TEXTO DO DOCUMENTO:
⟨

Fisicamente, um atleta francês de 15 anos é diferente. Dou um exemplo: o Miguel Sousa, que acabou agora o Europeu de Sub-16 e joga no Valencia, é um talento incrível e vai dar que falar. Mas o perfil físico do Miguel, aqui em França, num treino do sub-18 do Évreux, é apenas “mais um”. Em Portugal ele é a grande esperança; aqui seria só mais um. Isso vem dos centros de formação, da quantidade de estruturas, de olhos e treinadores a observar. A matéria-prima está muito mais acessível.
E trabalhar nas seleções nacionais é algo que gostas e queres continuar a fazer?
Adoro. Fiquei triste por não poder estar este verão. É algo que quero fazer sempre que houver oportunidade. Representar o país é um privilégio que poucos têm. Estás a fazer o que gostas, a tua profissão, a representar Portugal e a tentar que seja melhor no basquetebol. É uma combinação difícil de recusar, a não ser por razões que ultrapassem esse sentimento. Estás a cantar o hino antes de um jogo para representar a seleção — é indescritível. Quanto mais vezes puder, vou fazê-lo.
Há vários treinadores jovens a cimentar posição na Europa e até na NBA. Quem são as tuas grandes referências neste momento?
Adoro ouvir todos os treinadores e todos os estilos. Gosto de Pablo Laso, Ergin Ataman, Trinchieri pela personalidade. Mas sei que nunca serei igual a eles; não pelo nível que atingiram, mas pelo perfil.

⟩

TAREFAS A REALIZAR:
[a] Pode devolver o trecho da entrevista entre "Há vários treinadores" e "mas pelo perfil.", inclusive?
[b] Que treinadores são nomeados na entrevista como grandes referências do momento?

REGISTOS DO CONJUNTO:
⟨

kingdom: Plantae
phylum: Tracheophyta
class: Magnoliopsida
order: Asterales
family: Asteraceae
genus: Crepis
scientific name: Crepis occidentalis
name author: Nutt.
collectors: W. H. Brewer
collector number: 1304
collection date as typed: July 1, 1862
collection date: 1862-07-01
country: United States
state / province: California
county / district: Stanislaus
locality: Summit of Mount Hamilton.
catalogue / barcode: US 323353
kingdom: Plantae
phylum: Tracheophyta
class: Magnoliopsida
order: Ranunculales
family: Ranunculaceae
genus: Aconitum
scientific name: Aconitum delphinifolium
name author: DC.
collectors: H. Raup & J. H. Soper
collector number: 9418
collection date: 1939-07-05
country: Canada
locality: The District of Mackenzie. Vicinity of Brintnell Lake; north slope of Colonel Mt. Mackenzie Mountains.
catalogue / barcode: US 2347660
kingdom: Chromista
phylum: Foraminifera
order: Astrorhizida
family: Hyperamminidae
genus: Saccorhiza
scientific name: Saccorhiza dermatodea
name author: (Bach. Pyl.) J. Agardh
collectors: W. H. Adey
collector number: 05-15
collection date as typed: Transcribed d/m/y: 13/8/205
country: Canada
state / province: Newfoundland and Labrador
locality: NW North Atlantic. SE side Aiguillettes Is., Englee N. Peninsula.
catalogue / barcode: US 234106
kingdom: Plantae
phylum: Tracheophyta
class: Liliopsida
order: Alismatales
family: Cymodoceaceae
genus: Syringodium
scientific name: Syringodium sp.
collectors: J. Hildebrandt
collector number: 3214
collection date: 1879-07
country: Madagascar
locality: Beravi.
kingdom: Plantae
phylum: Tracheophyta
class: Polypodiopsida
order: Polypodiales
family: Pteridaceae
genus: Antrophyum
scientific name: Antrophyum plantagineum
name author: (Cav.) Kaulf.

⟩

RESPOSTAS POR TAREFA:
[a]
Há vários treinadores jovens a cimentar posição na Europa e até na NBA. Quem são as tuas grandes referências neste momento?
Adoro ouvir todos os treinadores e todos os estilos. Gosto de Pablo Laso, Ergin Ataman, Trinchieri pela personalidade. Mas sei que nunca serei igual a eles; não pelo nível que atingiram, mas pelo perfil.

[b] Pablo Laso, Ergin Ataman e Trinchieri.